Breaking a Seven-Month Losing Streak, The Housing Market Saw Sales Stabilise in October.


Overall home sales and prices saw a small increase in October, indicating a stabilisation of the housing market's long-running steep downturn.

According to the most recent data from the Canadian Real Estate Association, there were 35,380 transactions in total last month. While this represents a 36% fall from the previous year, it represents an increase over September and ends a seven-month pattern of decreasing transactions.

According to Shaun Cathcart, senior economist at CREA, "October offered another month's worth of data suggesting the slow down in Canadian housing markets is winding up." Sales actually increased from September to October, and prices continued to drop month over month but at a slower rate for the fourth consecutive month.

According to the report, sales increased nationwide in 60% of local areas, "even though both increases and reductions were largely tiny across the board." Vancouver saw the most increase, at 6%, while Montreal saw the biggest decline, at -2.4%.

The average sale price was $644,643, representing a -9.9% fall from the same month in 2021 and a more significant year-over-year decline than the -6.6% saw in September. On a short-term basis, the losses were less severe, slipping down just -0.6%. This suggests that prices have risen significantly in comparison to the -1.2% recorded between August and September. The MLS Home Index experienced its smallest MoM loss since June, falling -1.2%.

CREA claims that excluding Toronto and Vancouver from the average would reduce it down by $125,000, to $519,643.

The average home price is down 21% from the market top in February, and sales are down 39.2% from late winter levels.

The number of new listings increased by 2.2% from September, a change from the -0.8% fall seen in September, which is good news for people who are now looking for a house. This shows sellers are slowly out from hiding. With only 3.8 months on hand, the national market is still trapped in some of the tightest inventory conditions ever. This is an increase over the 3.7 months remaining at the end of September, but it is still much less than the five months long-term average.

The market grew somewhat more buyer-friendly as the number of listings climbed faster than the rate of sales; the sales to new listings ratio, which measures market competition, decreased to 51.6% from 52% last month. That is below the long-term average of 51.6% and is well within the range of equilibrium. According to CREA, listings increased the highest in the markets of the Greater Toronto Area and the Lower Mainland of British Columbia, offsetting reductions in Montreal and Halifax-Dartmouth.
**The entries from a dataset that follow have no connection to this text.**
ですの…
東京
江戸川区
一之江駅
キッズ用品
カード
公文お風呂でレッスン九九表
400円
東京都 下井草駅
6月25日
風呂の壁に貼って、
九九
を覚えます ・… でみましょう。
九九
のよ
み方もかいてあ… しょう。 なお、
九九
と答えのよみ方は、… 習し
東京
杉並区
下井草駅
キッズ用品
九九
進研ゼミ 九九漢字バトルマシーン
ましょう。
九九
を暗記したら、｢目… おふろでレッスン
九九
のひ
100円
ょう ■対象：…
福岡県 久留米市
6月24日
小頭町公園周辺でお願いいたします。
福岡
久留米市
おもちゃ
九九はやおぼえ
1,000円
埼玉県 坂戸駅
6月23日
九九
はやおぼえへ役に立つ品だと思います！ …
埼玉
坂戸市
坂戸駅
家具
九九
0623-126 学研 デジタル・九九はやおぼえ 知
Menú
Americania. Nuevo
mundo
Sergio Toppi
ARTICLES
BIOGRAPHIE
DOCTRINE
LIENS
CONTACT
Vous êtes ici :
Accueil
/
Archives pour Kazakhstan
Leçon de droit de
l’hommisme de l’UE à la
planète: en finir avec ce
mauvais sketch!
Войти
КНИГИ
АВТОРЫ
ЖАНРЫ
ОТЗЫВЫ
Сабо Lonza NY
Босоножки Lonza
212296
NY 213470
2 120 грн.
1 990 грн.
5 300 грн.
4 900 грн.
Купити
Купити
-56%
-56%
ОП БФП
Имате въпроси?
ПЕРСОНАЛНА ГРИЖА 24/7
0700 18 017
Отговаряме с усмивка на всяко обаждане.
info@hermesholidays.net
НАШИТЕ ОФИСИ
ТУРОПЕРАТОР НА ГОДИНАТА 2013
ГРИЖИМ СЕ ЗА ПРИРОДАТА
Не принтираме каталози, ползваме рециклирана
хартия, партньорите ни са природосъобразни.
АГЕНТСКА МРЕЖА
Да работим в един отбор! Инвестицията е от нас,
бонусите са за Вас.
Although the month's improvements have been small, they do indicate that the market's slump is beginning to turn around, according to CREA Chair Jill Oudil.

For the first time since before borrowing rates began to rise last winter, she noted, sales grew nationwide in October. Of course, we've known there was a demand, but some people have just had to wait it out while borrowing costs and prices have changed. Although sellers and buyers are likely to continue exiting the sidelines in 2023, the market has changed significantly since last year.